Excerpts from a dataset

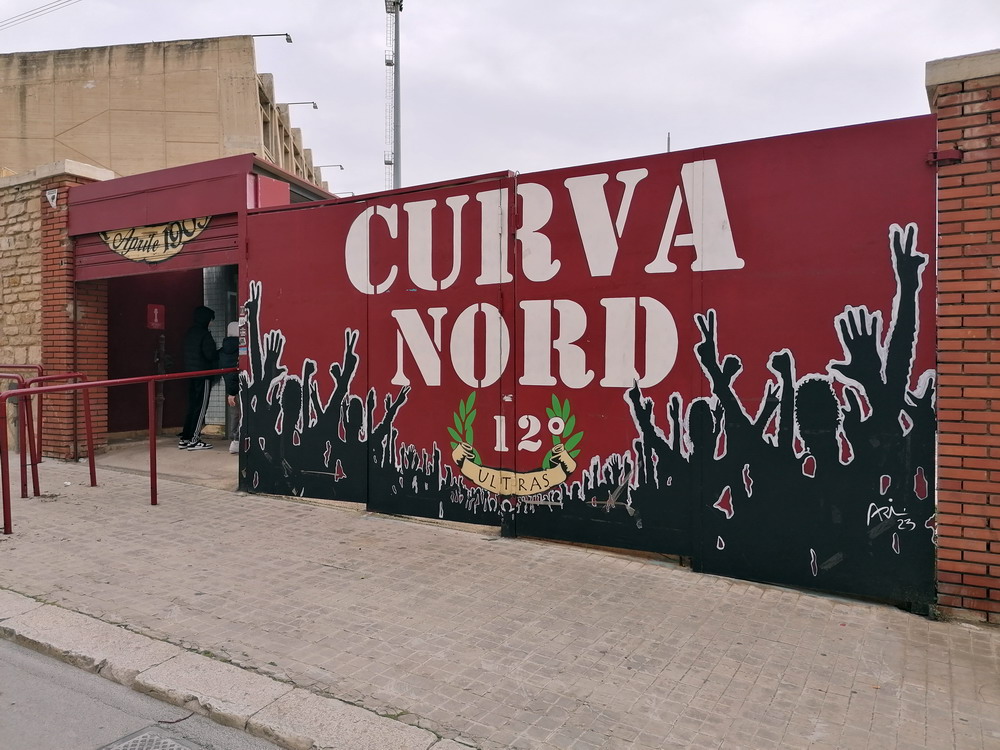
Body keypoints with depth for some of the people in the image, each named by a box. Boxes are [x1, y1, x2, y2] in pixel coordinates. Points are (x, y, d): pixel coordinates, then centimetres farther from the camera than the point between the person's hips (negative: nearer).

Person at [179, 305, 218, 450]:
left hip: (190, 373, 8)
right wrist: (221, 352, 2)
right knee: (201, 406, -3)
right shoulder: (204, 334, -13)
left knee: (192, 405, 13)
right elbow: (210, 354, -18)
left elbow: (189, 353, 16)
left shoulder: (189, 333, 13)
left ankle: (185, 439, 14)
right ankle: (194, 440, -2)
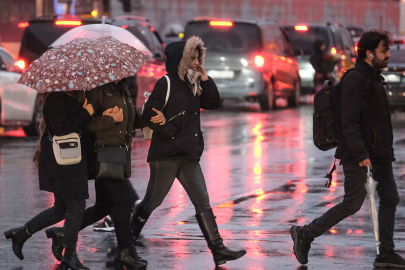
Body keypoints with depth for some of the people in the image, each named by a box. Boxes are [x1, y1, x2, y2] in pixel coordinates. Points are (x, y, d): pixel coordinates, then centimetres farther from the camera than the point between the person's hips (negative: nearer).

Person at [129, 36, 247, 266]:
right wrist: (171, 134, -16)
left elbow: (213, 103, 15)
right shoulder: (166, 84, -9)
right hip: (166, 155, -7)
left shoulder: (191, 85, 15)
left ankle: (218, 249, -3)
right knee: (152, 201, 4)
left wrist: (205, 79, 4)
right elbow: (150, 114, -16)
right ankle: (128, 240, 21)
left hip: (189, 156, 7)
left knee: (203, 203, 0)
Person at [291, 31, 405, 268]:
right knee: (353, 204, -5)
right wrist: (360, 154, -27)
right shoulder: (356, 80, -15)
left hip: (379, 153, 10)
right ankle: (305, 234, 7)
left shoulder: (374, 79, 15)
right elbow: (350, 122, -22)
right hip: (359, 155, -10)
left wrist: (386, 151, 19)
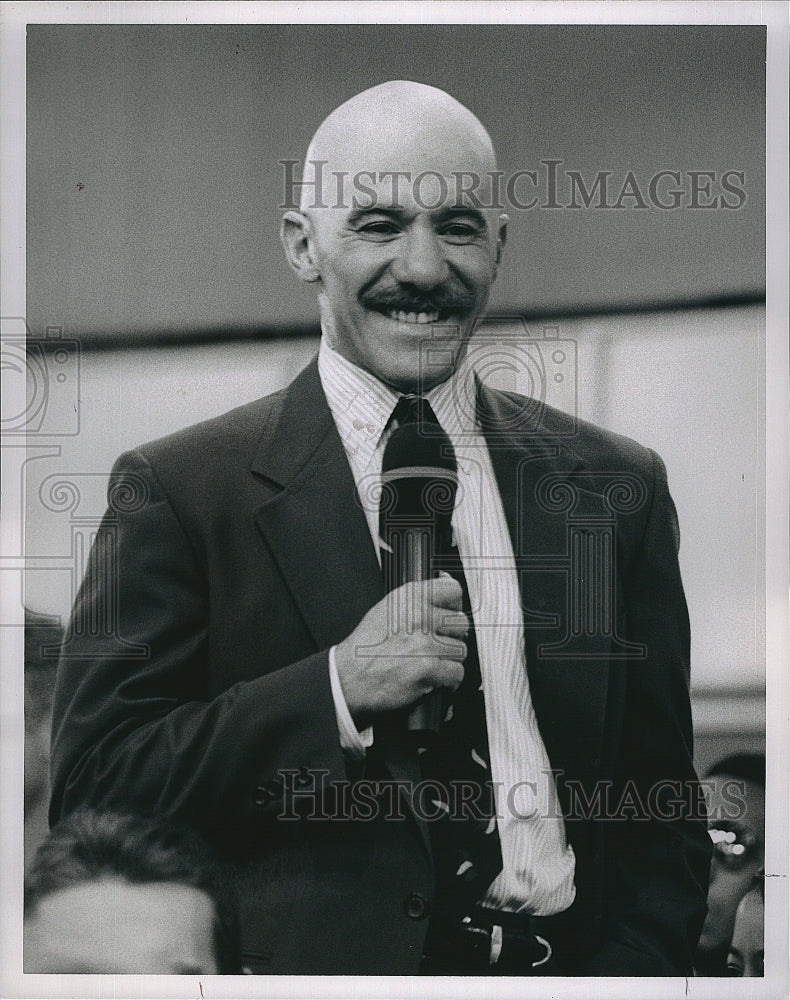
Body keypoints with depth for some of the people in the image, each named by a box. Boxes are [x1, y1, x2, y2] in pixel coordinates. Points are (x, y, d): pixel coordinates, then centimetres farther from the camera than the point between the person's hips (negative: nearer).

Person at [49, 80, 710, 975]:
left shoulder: (617, 489, 5)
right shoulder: (178, 491, -3)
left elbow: (664, 815, 7)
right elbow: (90, 792, -9)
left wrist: (631, 962, -9)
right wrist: (337, 689, -18)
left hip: (564, 962, 3)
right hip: (306, 965, -2)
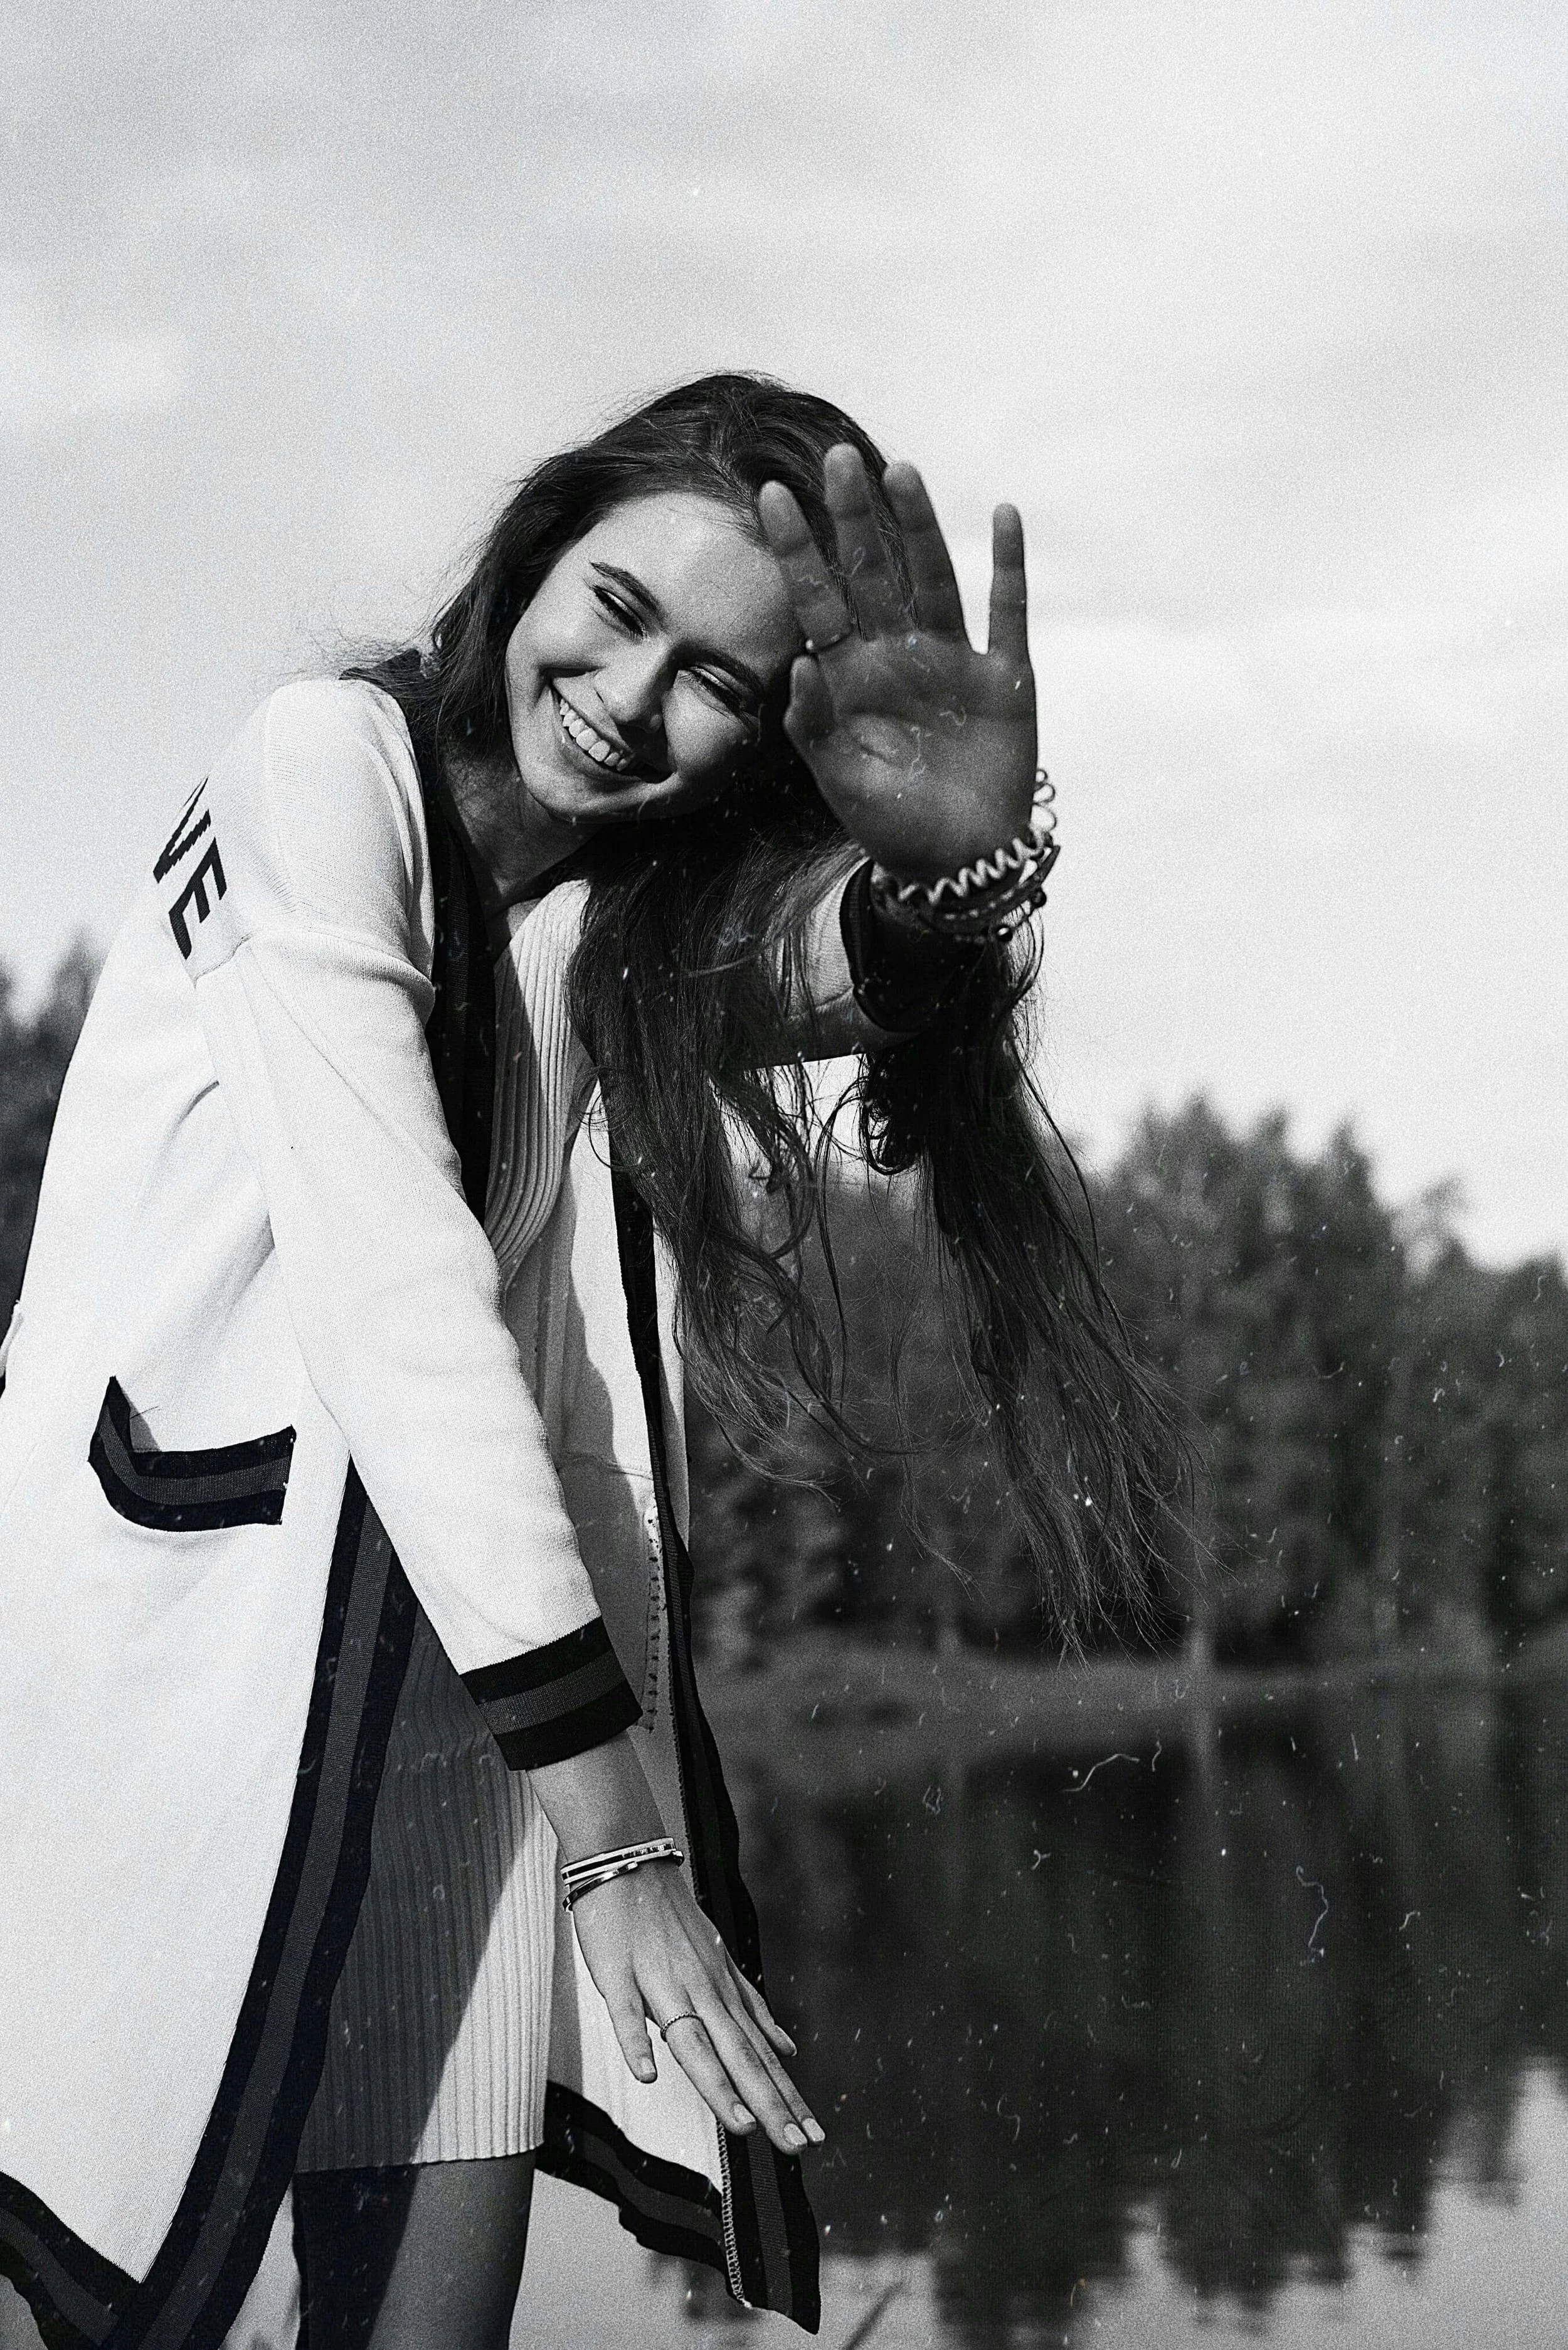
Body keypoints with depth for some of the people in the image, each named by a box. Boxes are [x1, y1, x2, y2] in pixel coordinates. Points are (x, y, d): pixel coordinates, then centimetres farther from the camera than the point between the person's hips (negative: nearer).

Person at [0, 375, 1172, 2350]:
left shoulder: (664, 931, 11)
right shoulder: (336, 763, -8)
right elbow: (394, 1278, -18)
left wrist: (966, 857, -35)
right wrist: (610, 1822, -23)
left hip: (475, 1688, 5)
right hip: (176, 1627, -5)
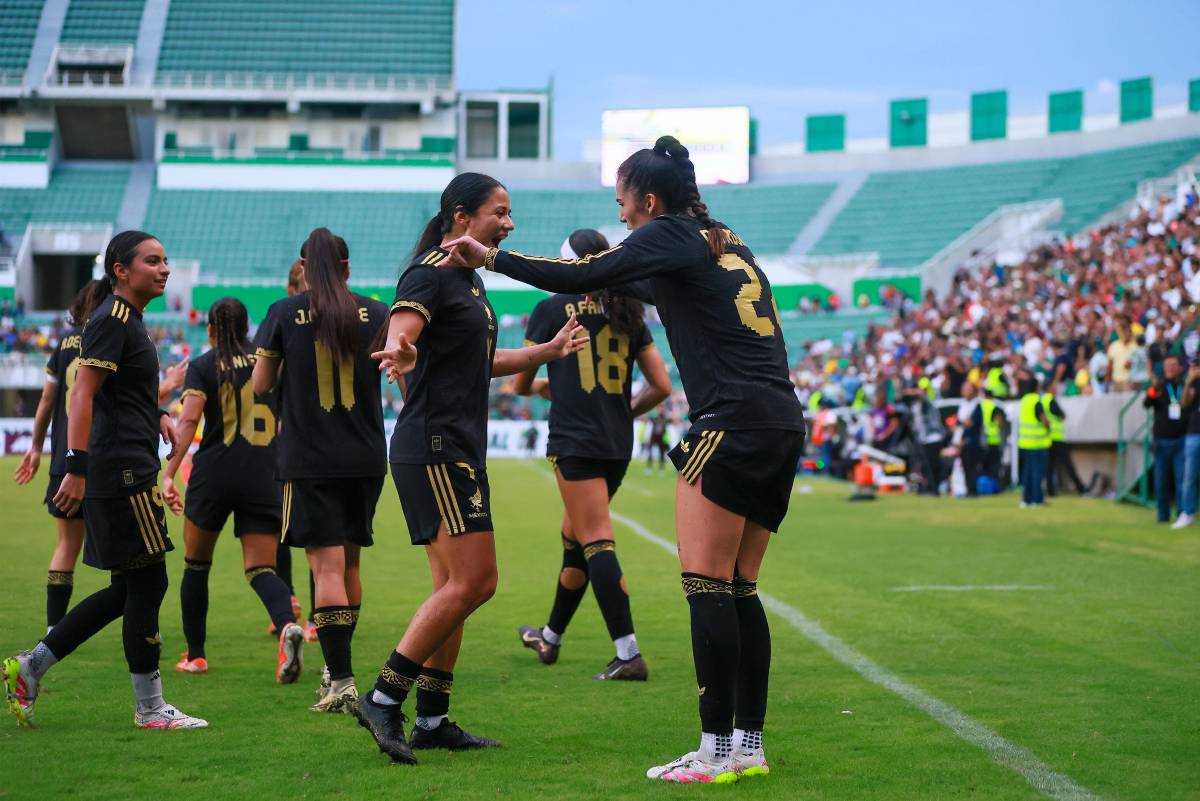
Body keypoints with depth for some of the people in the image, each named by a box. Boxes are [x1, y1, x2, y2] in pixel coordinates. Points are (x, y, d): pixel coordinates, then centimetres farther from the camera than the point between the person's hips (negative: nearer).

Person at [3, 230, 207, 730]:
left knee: (128, 590, 12)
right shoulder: (111, 321, -12)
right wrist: (76, 467, -25)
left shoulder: (128, 319, 18)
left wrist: (156, 415, 24)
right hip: (121, 472, -10)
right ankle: (150, 708, 4)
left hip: (127, 473, 10)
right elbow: (82, 394, -19)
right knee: (146, 582, -4)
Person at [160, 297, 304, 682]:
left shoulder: (202, 367, 0)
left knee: (196, 565, 17)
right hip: (265, 476, 2)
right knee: (261, 569, 0)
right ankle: (287, 625, -31)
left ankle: (195, 655, 20)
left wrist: (169, 474, -17)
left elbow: (188, 422, -13)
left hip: (214, 473, -2)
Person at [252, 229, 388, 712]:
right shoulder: (374, 313, 3)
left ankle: (341, 682, -14)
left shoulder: (284, 314, -2)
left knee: (327, 567, -6)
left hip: (308, 459, -3)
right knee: (349, 564, 16)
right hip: (365, 459, 3)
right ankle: (336, 668, 28)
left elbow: (260, 385, 3)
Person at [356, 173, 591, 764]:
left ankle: (432, 720, 14)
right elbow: (399, 334, -29)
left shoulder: (470, 279, 18)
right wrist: (400, 353, -51)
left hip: (458, 452, 10)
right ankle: (384, 698, -9)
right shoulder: (430, 274, -11)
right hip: (434, 447, -10)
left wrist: (548, 351, 32)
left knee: (455, 589, 10)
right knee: (473, 582, -14)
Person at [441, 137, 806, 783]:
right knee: (739, 592, 9)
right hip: (783, 424, 9)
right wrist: (603, 279, 46)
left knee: (706, 584, -8)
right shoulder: (727, 245, 23)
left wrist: (490, 258, -4)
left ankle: (717, 749, -11)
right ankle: (749, 746, 9)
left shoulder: (669, 235, -1)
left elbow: (582, 278, -8)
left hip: (733, 423, -9)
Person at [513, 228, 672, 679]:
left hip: (574, 441, -6)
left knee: (596, 541, -10)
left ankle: (629, 654, -20)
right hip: (618, 444, 6)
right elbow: (662, 387, 9)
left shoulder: (552, 309, -1)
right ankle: (551, 638, 34)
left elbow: (521, 384, 7)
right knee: (574, 536, 20)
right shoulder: (628, 313, 11)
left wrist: (539, 386, 29)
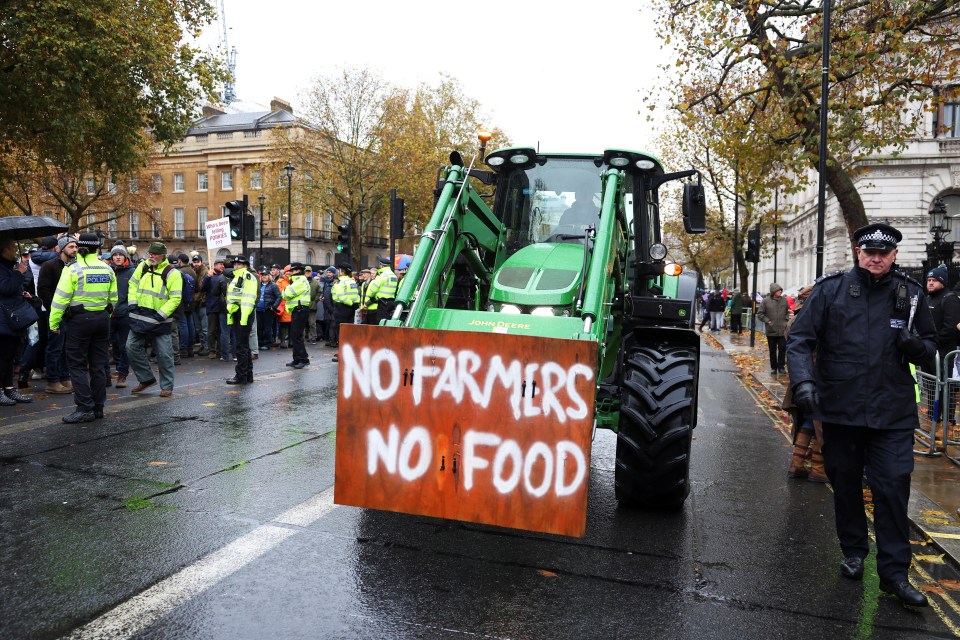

WORK ORDER:
Give exactly the lines above that run from the line with "right shoulder: (336, 763, -8)" to the line with "left knee: (196, 565, 17)", both included, leaving every picture out.

RESPONSE TO THIS EXERCISE:
right shoulder: (336, 763, -8)
right elbow: (394, 1278, -18)
left wrist: (966, 857, -35)
right wrist: (610, 1822, -23)
left hip: (475, 1688, 5)
right hip: (176, 1627, -5)
Body keypoints with depth for some of the people in the image, each named by a box. Boxes are [x1, y1, x2, y2] in pixel coordinates. Points are (x, y, d): pixel coordinates, then centimetres farther from the camera than the point between the person's hips (negative: nearer).

Person at [3, 230, 207, 730]:
left knee: (128, 590, 12)
right shoulder: (111, 321, -12)
right wrist: (76, 467, -25)
left shoulder: (128, 319, 18)
left wrist: (156, 415, 24)
right hip: (121, 472, -10)
right ankle: (150, 708, 4)
left hip: (127, 473, 10)
right elbow: (82, 394, -19)
right knee: (146, 582, -4)
Person at [160, 297, 304, 682]:
left shoulder: (202, 367, 0)
left knee: (196, 565, 17)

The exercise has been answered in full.